Given material
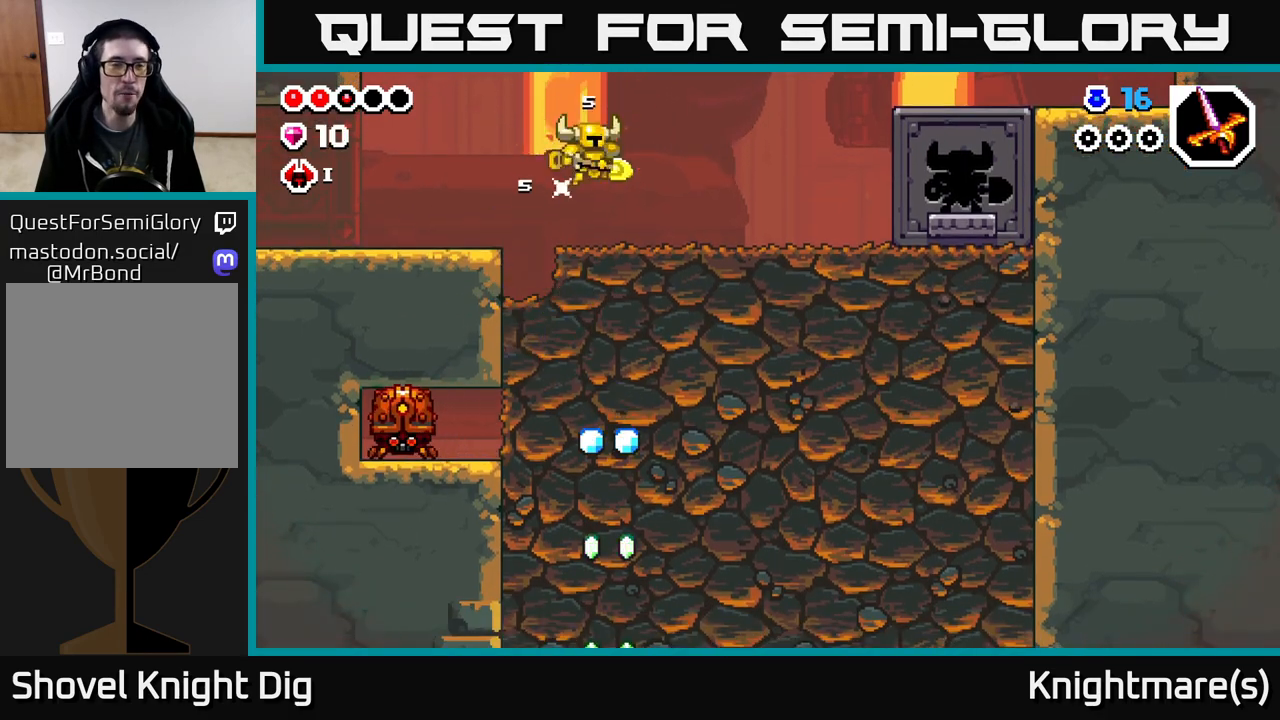
{"buttons": ["X"], "left_stick": "down", "right_stick": "center", "events": [[100, "left_stick", "right"], [150, "left_stick", "down"], [233, "X", "down"], [350, "X", "up"], [417, "X", "down"]]}
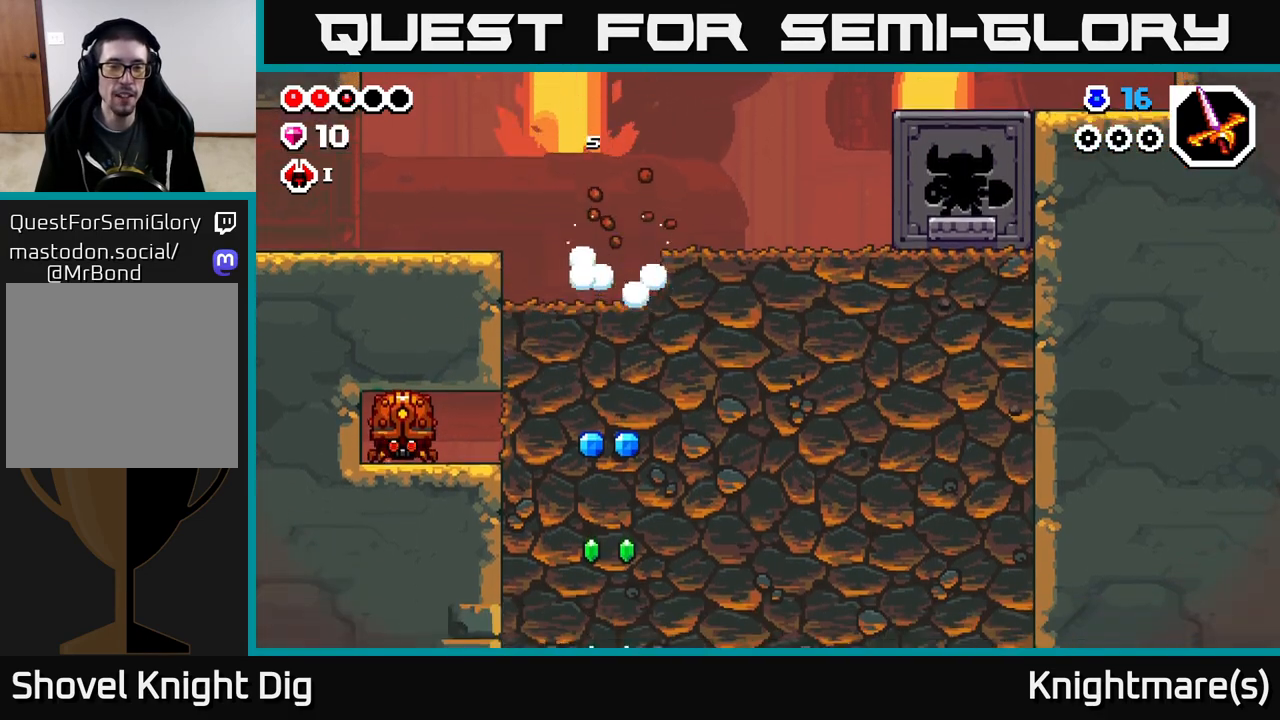
{"buttons": ["X"], "left_stick": "down", "right_stick": "center", "events": [[33, "X", "up"], [100, "X", "down"], [217, "X", "up"], [300, "X", "down"], [400, "X", "up"], [483, "X", "down"]]}
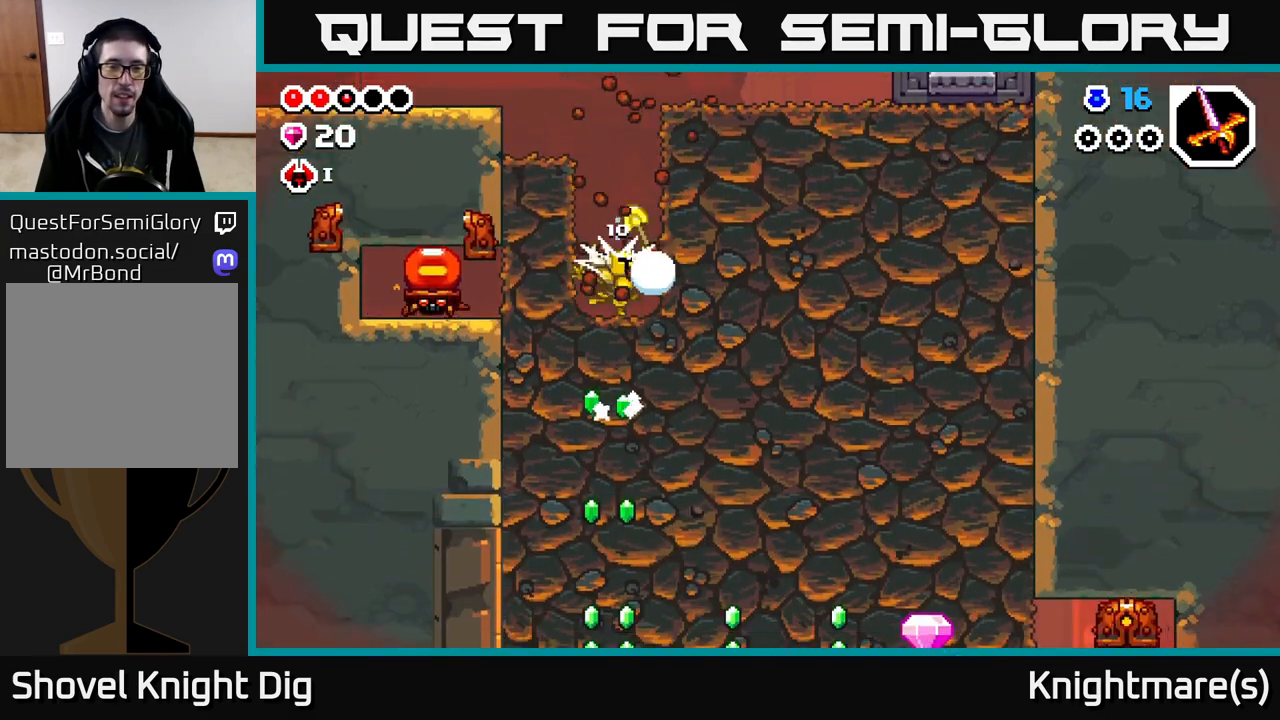
{"buttons": [], "left_stick": "down", "right_stick": "center", "events": [[83, "X", "up"], [167, "X", "down"], [283, "X", "up"], [367, "X", "down"], [467, "X", "up"]]}
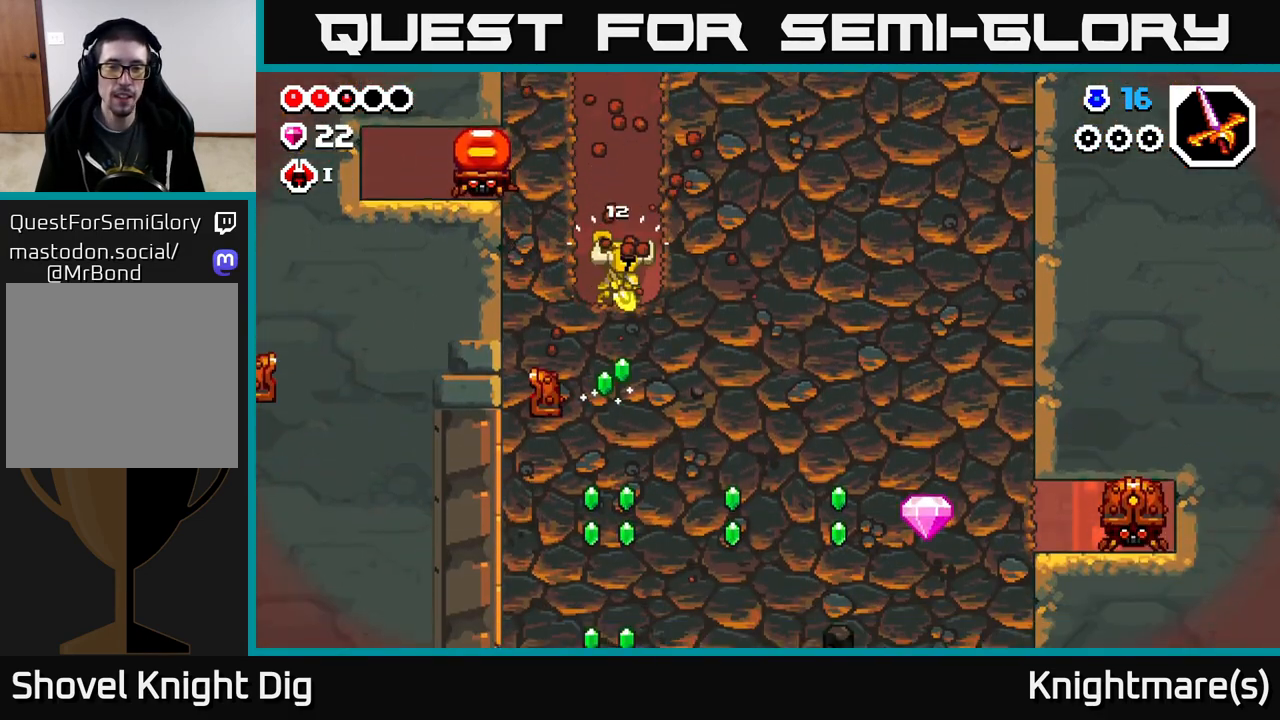
{"buttons": ["X"], "left_stick": "down", "right_stick": "center", "events": [[50, "X", "down"], [150, "X", "up"], [217, "X", "down"], [333, "X", "up"], [417, "X", "down"]]}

Action item
All of the material above must be given again verbatim, except for the pictures.

Task answer
{"buttons": ["X"], "left_stick": "down", "right_stick": "center", "events": [[100, "left_stick", "right"], [150, "left_stick", "down"], [233, "X", "down"], [350, "X", "up"], [417, "X", "down"]]}
{"buttons": ["X"], "left_stick": "down", "right_stick": "center", "events": [[33, "X", "up"], [100, "X", "down"], [217, "X", "up"], [300, "X", "down"], [400, "X", "up"], [483, "X", "down"]]}
{"buttons": [], "left_stick": "down", "right_stick": "center", "events": [[83, "X", "up"], [167, "X", "down"], [283, "X", "up"], [367, "X", "down"], [467, "X", "up"]]}
{"buttons": ["X"], "left_stick": "down", "right_stick": "center", "events": [[50, "X", "down"], [150, "X", "up"], [217, "X", "down"], [333, "X", "up"], [417, "X", "down"]]}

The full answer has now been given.